Have you ever wondered why people don't talk more about Tony Goldwyn's A Walk on the Moon (1999)?  It's one of those pictures that contains all sorts of stuff people came to love afterwards in embryonic or transformational stages. It was here that Diane Lane practiced the mesmerizingly guilty adulteress act that she'd be Oscar nominated for in Unfaithful (2002). It was the moment when Viggo Mortensen, so often backgrounded in pictures till then, revealed that he was a Star. It was also the mainstream bridge between Anna Paquin's sexually curious wicked child (The Piano) and sexually wicked curious psychic (True Blood) since she played one of her most ordinary roles as a teenager struggling with all the hormones swirling around inside her and outside of her as her screen mother (Lane) was also experiencing a sexual awakening.


It was even in A Walk On the Moon that Liev Schreiber played the uptight wronged husband and, perhaps learning that Sex-On-A-Stick-Wife-Stealer was the better role, flipped parts for The Painted Veil (2006),  bedding Naomi Watts (onscreen) which he's been doing ever since offscreen. Now, maybe we're reading too much into it. But the point is this: We like A Walk on the Moon.

Mostly it's an enjoyable picture because Diane & Viggo were at the arguable peak of their screen beauty and looked even more sensational paired. Certain star pairings just elevate everything, right? And does any actress do 'aroused but totally conflicted about it' as well as Diane Lane? There are moments in this performance that are just mesmerizing like the one pictured above wherein she shyly lets Viggo give her a necklace, briefly daring to meet his gaze before dropping her head into his chest in submission. Her shyness is fascinatingly mixed in by the actress because the repetitive act of visiting his mobile clothing store is rather brazen; she knows instinctively what awaits her therein. Viggo is such a smooth and hypnotic ladykiller that her legs are over his shoulders before she's realized she's horizontal. Next thing you know, she's let her hair down metaphorically enough to experience sex in the outdoors. Under a waterfall, God's own high pressure shower.

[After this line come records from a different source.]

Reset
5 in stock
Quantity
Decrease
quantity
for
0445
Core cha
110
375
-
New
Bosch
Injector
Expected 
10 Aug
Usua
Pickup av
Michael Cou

More after the jump [mild nudity] including a question for film historians with a minor in sex scenes.

 


Their physical beauty aside, with the acknowledgement that it's very hard to set aside, the love scene is actually pretty steamy even if it's a bit derivative (was Don't Look Now the movie that invented the editing technique of mixing pre and post-coital behavior directly into the sex scene for a before, during and after wraparound sensual effect? Any film historians know?)

While we're watching them enjoy God's awesome water pressure (have you ever stood under a waterfall? Wow, it's forceful) we're watching him coax her into leaping off a cliff. Get it?

 

A Walk on the Moon is so shameless about this big metaphor that it even underscores her sexual awakening / philandering with Joni Mitchell's "Cactus Tree". Which goes a little something like this.

There's a man who's been out sailing
In a decade full of dreams
And he takes her to a schooner
And he treats her like a queen
Bearing beads from California
With their amber stones and green
He has called her from the harbor
He has kissed her with his freedom
He has heard her off to starboard
In the breaking and the breathing
Of the water weeds
While she was busy being free

There's a man who's climbed a mountain
And he's calling out her name
And he hopes her heart can hear three thousand miles
He calls again
He can think her there beside him
He can miss her just the same
He has missed her in the forest
While he showed her all the flowers
And the branches sang the chorus
As he climbed the scaley towers
Of a forest tree
While she was somewhere being free

 The best part of the scene is the laughter -- such great chemistry these two have and they haven't worked together again (sigh) -- and the relaxation that seems to settle into her.


Of course the joint probably helped with the relaxation part.

But be careful how busy your freedom gets. Next thing you know you're a middle-aged mom hanging with the stoned throngs at Woodstock while your daughter is losing her shit back home.